The Gujarat model endeavours to make the minority vote or the “secular vote” totally irrelevant as it tries to socially engineer the caste Hindus as a distinct Hindu voting bloc. In the 2014 election, the BJP strategists hoped to upset the tactical voting by Muslims by getting more Hindus out. They were helped by the relentless campaign by the Election Commission, beseeching people to step out and vote.
The vote that was a guarantor of Muslim protection and preserved Constitution-based secularism as it helped the existing political orthodoxies to power, may become a slow casualty.
These changes could in certain ways shake the secular foundations of a country where minorities have been accommodated and given dignity by the Constitution. If this critical balance is rudely shaken, there will be riots, instability and the kind of violence that is not shown on TV. The proximity of Afghanistan and mercenaries and jihadis stalking the ungoverned spaces could bomb out the best-laid plans for providing quality governance. After all, India is not Gujarat and we live in a very hostile neighbourhood where no one loves anyone.

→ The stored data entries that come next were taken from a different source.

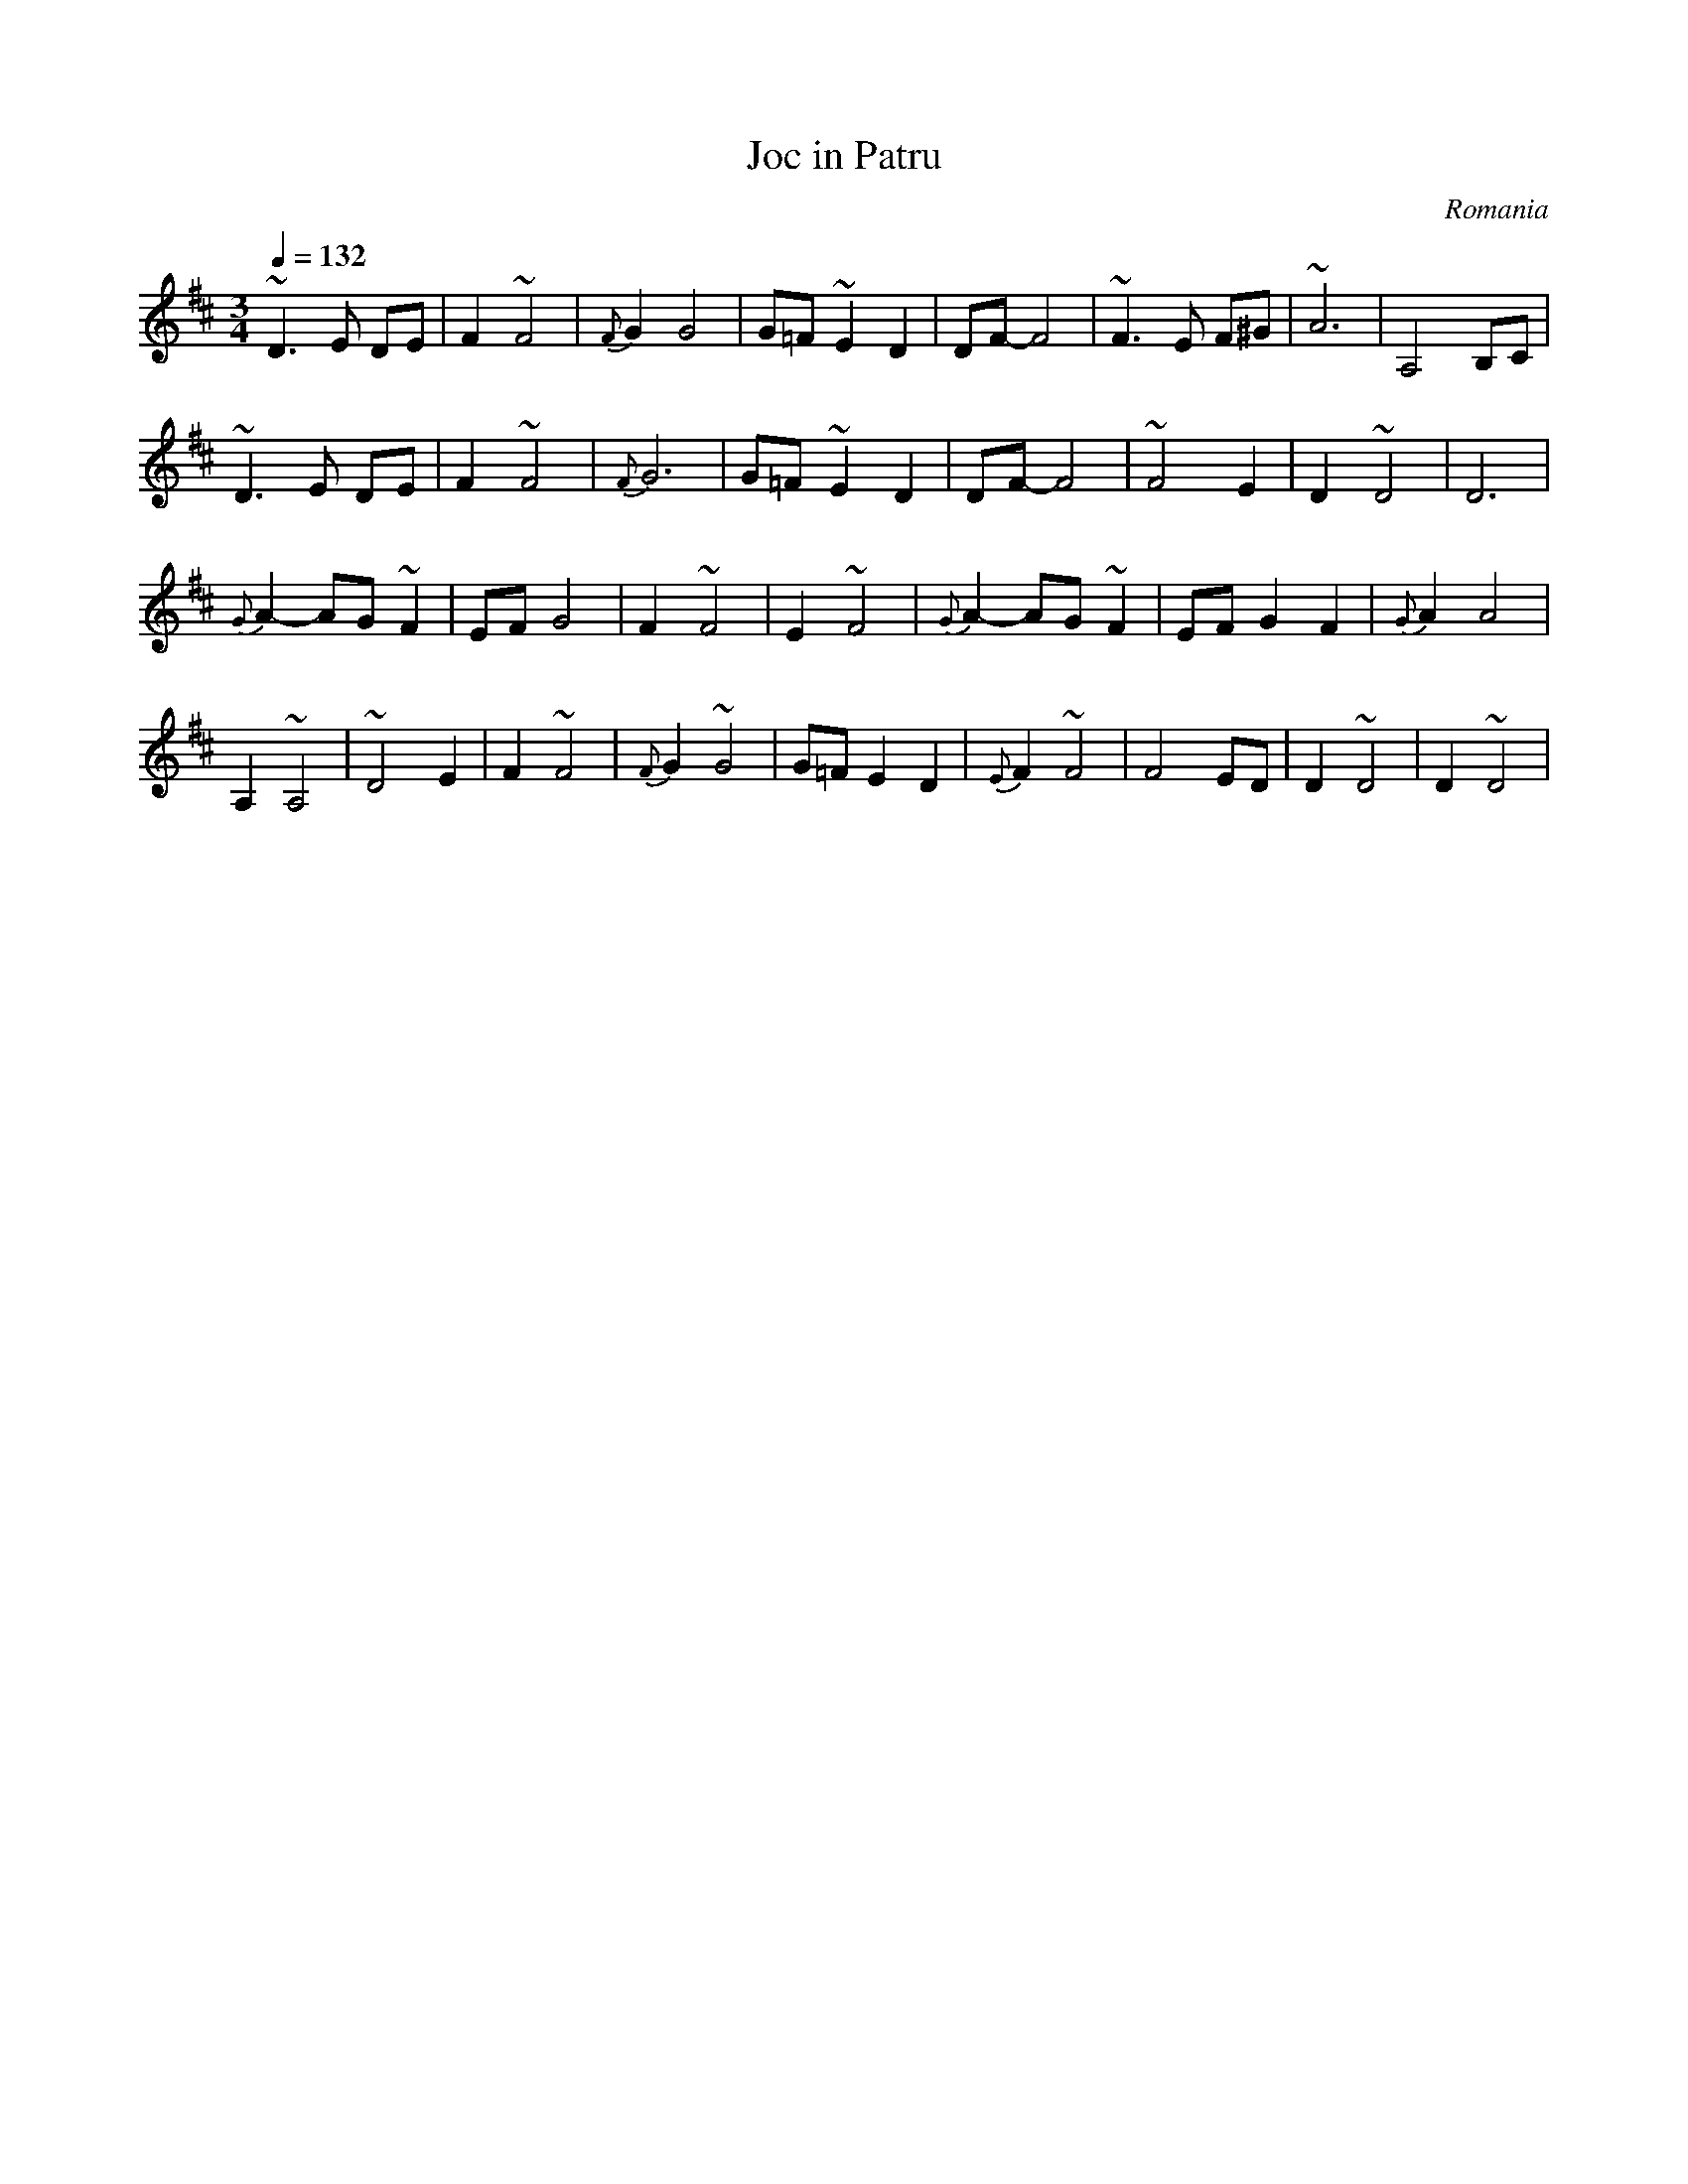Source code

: X:424
T:Joc in Patru
Z:Originally transcribed by Lyuben Dossev
F: http://www.dunav.org.il/music_scores/056_romania_joc_in_patru.html
O:Romania
F: http://www.youtube.com/watch?v=yb2dCacq0_E
F: http://www.youtube.com/watch?v=C2BmyBbcyfc
F: http://www.youtube.com/watch?v=9e8MnE6Sl9c
M:3/4
L:1/8
K:D
Q:1/4=132
%%MIDI program 42 cello
~D3E DE|F2 ~F4|{F}G2 G4|G=F ~E2 D2|DF-F4|~F3E F^G|~A6|A,4 B,C|
~D3E DE|F2 ~F4|{F}G6 |G=F ~E2 D2|DF-F4|~F4E2 |D2~D4|D6|
{G}A2-AG ~F2|EF G4|F2~F4|E2~F4|{G}A2-AG~F2|EF G2F2|{G}A2A4|
A,2~A,4|~D4E2|F2~F4|{F}G2~G4|G=F E2D2|{E}F2 ~F4|F4 ED|D2~D4|D2~D4|
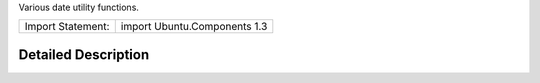 Various date utility functions.

+---------------------+--------------------------------+
| Import Statement:   | import Ubuntu.Components 1.3   |
+---------------------+--------------------------------+

Detailed Description
--------------------

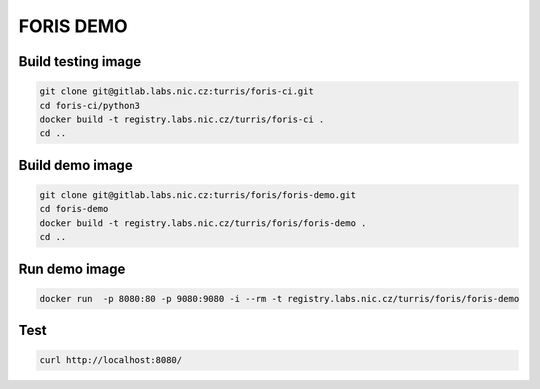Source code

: FORIS DEMO
==========

Build testing image
-------------------

.. code-block:: shell

    git clone git@gitlab.labs.nic.cz:turris/foris-ci.git
    cd foris-ci/python3
    docker build -t registry.labs.nic.cz/turris/foris-ci .
    cd ..

Build demo image
----------------

.. code-block:: shell

    git clone git@gitlab.labs.nic.cz:turris/foris/foris-demo.git
    cd foris-demo
    docker build -t registry.labs.nic.cz/turris/foris/foris-demo .
    cd ..

Run demo image
--------------

.. code-block:: shell

    docker run  -p 8080:80 -p 9080:9080 -i --rm -t registry.labs.nic.cz/turris/foris/foris-demo

Test
----

.. code-block:: shell

    curl http://localhost:8080/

Being an outsider in Delhi, Modi may either get overwhelmed by the power and influence the city wields over the national discourse or he may try to consciously diminish its influence. His early speeches, in which he derided Delhi’s secular intelligentsia, could be a sign of his irritation at them. At the same time, the rapidity with which the intelligentsia and the media are adjusting themselves to the new reality is noticeable.
Last, Modi may decentralize more financial powers to the states and give them greater freedom to attract FDI and clear their own projects, as happens in China.
India will be a very different place if the BJP forms the government on its own. What voters will come to know later is whether it is really the government they wanted.